L’idea futura: creare un riferimento “dinamico” per la musica da camera
C’è comunque un che di folle e grandioso – soprattutto folle – nel far nascere una scuola di musica in un momento del genere. La musica è uno dei settori più penalizzati dal post-emergenza, e in altri paesi che spesso ci hanno fatto da modello ci sono interi teatri chiusi e musicisti che pensano seriamente di cambiare lavoro. Ma giocare d’anticipo sulla musica da camera, scommettere su quella che, salvo rare eccezioni, non ha mai fatto i sold out dei teatri d’opera e delle stagioni sinfoniche, rivela l’indole dei suoi creatori. Parlando con Mario Montore capita spesso di imbattersi in metafore d’azzardo, e rivela con una certa soddisfazione che l’azzardo in famiglia è anche una professione.

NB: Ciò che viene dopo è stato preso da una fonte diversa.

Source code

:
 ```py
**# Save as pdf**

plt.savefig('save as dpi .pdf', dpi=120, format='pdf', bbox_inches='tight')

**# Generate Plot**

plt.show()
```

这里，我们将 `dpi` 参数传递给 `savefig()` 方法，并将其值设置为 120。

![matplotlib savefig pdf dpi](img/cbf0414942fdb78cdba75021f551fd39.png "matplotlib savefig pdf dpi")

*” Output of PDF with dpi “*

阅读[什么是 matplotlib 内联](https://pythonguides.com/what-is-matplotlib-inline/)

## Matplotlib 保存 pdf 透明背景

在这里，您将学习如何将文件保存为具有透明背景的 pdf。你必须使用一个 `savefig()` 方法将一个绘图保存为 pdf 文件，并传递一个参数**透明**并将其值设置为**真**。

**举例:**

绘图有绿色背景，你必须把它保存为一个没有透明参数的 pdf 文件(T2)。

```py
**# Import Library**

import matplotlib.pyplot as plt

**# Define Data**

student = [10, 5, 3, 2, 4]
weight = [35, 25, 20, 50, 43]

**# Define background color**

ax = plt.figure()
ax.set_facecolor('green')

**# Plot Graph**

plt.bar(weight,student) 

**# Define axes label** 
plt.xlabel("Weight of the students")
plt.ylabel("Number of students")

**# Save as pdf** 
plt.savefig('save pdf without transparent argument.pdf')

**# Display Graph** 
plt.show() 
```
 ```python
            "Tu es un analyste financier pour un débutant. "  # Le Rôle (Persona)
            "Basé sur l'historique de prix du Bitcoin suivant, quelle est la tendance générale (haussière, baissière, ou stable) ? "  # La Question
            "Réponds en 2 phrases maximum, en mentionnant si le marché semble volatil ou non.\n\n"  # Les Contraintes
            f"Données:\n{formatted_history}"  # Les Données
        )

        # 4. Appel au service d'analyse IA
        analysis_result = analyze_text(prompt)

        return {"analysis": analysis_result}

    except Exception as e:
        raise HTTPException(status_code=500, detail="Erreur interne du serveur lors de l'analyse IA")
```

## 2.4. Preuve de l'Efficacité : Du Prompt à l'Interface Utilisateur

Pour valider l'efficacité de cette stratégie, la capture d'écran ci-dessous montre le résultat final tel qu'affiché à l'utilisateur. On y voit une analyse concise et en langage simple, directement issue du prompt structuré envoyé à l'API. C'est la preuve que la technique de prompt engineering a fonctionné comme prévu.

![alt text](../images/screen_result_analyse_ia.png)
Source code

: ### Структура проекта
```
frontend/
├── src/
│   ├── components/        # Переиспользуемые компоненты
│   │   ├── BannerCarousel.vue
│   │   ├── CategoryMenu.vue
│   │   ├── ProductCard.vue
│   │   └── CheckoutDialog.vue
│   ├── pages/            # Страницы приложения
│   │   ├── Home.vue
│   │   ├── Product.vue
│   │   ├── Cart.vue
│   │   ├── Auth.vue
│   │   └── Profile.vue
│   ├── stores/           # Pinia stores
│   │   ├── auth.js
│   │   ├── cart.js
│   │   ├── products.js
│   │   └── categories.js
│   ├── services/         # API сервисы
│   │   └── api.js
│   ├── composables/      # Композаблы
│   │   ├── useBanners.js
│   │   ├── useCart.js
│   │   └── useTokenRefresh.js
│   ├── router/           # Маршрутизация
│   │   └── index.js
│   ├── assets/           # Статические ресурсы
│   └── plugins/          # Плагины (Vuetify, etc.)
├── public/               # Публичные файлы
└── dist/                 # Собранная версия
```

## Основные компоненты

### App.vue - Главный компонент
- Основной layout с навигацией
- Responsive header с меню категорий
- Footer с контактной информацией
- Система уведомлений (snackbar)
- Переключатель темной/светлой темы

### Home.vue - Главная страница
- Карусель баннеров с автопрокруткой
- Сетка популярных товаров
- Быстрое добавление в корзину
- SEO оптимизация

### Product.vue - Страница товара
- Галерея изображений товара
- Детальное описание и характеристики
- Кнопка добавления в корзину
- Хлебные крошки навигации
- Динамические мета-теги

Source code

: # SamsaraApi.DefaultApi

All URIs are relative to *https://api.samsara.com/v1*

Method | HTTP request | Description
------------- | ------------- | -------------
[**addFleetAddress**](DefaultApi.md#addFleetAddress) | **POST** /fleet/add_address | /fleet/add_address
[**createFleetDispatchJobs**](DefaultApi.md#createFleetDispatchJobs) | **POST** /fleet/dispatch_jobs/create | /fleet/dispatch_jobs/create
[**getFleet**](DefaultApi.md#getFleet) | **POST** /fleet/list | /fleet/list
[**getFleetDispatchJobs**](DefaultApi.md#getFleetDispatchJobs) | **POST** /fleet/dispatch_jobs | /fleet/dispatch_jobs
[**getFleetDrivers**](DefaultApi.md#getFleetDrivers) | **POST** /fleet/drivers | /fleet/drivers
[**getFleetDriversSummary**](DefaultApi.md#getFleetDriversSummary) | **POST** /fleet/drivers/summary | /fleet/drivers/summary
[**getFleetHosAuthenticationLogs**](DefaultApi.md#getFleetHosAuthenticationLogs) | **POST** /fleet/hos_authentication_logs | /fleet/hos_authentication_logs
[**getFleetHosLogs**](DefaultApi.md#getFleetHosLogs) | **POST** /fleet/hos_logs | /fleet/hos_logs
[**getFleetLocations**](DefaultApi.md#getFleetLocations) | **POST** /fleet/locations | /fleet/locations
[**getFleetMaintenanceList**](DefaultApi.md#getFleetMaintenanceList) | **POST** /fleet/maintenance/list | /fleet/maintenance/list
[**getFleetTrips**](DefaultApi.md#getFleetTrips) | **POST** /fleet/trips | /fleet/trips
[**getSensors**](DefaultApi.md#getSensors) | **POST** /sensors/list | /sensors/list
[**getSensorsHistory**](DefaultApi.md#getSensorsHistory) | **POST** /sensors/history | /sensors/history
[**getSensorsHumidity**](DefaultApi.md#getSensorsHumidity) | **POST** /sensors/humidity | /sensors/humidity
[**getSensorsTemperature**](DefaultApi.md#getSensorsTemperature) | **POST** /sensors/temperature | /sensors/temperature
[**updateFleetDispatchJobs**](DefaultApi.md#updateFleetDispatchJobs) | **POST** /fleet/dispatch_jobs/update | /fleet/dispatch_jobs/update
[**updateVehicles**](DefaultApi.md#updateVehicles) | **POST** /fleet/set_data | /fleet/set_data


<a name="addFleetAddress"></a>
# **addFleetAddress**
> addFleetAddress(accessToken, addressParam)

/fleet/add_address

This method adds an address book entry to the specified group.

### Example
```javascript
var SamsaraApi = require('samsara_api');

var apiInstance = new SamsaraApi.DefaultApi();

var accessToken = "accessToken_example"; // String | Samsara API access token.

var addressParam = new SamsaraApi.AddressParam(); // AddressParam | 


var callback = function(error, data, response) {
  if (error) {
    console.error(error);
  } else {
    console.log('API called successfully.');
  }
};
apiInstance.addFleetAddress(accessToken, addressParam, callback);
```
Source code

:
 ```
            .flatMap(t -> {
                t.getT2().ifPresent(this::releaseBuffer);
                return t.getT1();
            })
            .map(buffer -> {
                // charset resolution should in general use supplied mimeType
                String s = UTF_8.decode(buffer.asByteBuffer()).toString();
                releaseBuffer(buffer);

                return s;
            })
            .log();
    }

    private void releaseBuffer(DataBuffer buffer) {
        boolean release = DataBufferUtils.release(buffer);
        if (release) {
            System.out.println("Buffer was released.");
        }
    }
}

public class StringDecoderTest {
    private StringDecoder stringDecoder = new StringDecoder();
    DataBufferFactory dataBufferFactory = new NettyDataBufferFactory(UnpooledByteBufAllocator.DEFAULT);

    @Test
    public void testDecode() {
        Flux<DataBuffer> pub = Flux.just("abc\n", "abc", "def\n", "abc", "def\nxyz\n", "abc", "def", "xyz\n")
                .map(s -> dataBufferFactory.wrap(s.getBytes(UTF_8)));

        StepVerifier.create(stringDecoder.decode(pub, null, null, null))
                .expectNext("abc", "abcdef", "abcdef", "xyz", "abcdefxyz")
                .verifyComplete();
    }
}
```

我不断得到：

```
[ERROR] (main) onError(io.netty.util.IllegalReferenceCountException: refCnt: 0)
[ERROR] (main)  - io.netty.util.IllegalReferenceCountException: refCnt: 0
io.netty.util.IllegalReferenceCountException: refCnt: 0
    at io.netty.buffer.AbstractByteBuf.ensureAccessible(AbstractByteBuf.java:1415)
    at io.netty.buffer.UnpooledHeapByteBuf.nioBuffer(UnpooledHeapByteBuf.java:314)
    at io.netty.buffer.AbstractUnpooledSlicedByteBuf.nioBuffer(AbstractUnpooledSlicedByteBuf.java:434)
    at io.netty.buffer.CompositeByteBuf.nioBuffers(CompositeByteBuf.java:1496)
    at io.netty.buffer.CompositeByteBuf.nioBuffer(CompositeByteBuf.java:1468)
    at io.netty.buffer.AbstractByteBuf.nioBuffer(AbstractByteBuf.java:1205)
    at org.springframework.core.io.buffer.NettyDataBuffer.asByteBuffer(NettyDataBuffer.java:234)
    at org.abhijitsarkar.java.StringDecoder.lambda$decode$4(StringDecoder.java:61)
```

Ci sono però diversi tipi di giocatori e diversi approcci al rischio. In Avos troviamo un po’ di tutto: il compiacimento per l’aver costruito una bellissima giocata, non un bluff, ovvero una scuola nel centro della città eterna con alcuni dei docenti più prestigiosi al mondo – non solo italiani; la scommessa in prospettiva, ovvero l’idea di valorizzare non solo la musica che si sa meglio fare, quella cameristica, ma anche quella che può prendersi sempre più spazio viste le limitazioni correnti, in un’ottica più da investitore che da scommettitore sportivo. E infine un’idea da sognatore, ovvero quella di creare un polo di aggregazione non solo per chi la musica la fa e la persegue come propria stella polare fin da bambino, ma anche per quelle migliaia di persone che ogni giorno passeggiano sotto le finestre di Via del Corso 4, che sono a pochi piani da un quartetto di Beethoven o dalla Sonata di Franck e devono solo scoprire quello che una musica del genere può fare per le loro vite. Vincere questa scommessa è sicuramente la sfida più impegnativa dell’Avos, ma le premesse organizzative ed artistiche per farlo ci sono tutte, unite a quel pizzico di necessaria incoscienza che serve per fare le cose in grande. I risultati si vedranno nel tempo, ma ora c’è da vedere quel che succederà a partire dal 5 ottobre.